With Obamacare Systems Still Slow, Backlog of the Uninsured Builds


Access to new online health insurance exchanges remained limited on Thursday for millions of Americans seeking information on Obamacare benefits, creating a backlog of the uninsured seeking coverage.

Local health clinics, nonprofit community groups and others have stepped forward to assist would-be beneficiaries in person. They saw an unexpected influx of phone calls and walk-in visits from uninsured people who couldn’t access their state’s online marketplace due to heavy traffic and technical problems.

Community health clinics in Miami and other Florida cities have seen crowds of people, some lining up outside the door as early as 7 a.m. EDT. Florida’s exchange is being handled by
the federal government’s Healthcare.gov site, which has stalled for many users in the 36 states it serves.

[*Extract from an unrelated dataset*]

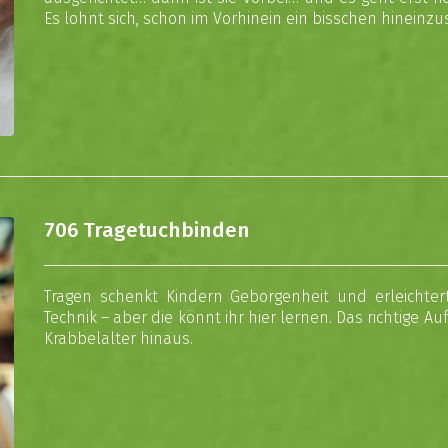
Es lohnt sich, schon im Vorhinein ein bisschen hineinzu
706 Tragetuchbinden
Tragen schenkt Kindern Geborgenheit und erleichtert
Technik – aber die könnt ihr hier lernen. Das richtige 
Krabbelalter hinaus.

“There have been so many issues with online enrollment because of glitches. But we’ve been able to take down a ton of information from people so that they can come back and complete the process as soon as the computer glitches get resolved,” said Andy Behrman of the Florida Association of Community Health Centers, which has 50 facilities in Florida.

The U.S. Department of Health and Human Services (HHS) said on Thursday that 7 million visitors have logged onto Healthcare.gov. A federal call center has also fielded 295,000 telephone calls.

Officials are quick to emphasize that the number of website hits is unlikely to bear any correlation to a much smaller number of actual enrollments in the exchanges’ first week. But they expect the number of Americans completing applications to spike in November and December for people intent on having benefits available on January 1.

Technical experts worked around the clock to expand the capacity of the federal system. Officials said improvements reduced the number of people stuck on hold by about one-third. But by Thursday afternoon, visitors seeking to set up an account on Healthcare.gov were still running into web pages asking them to wait.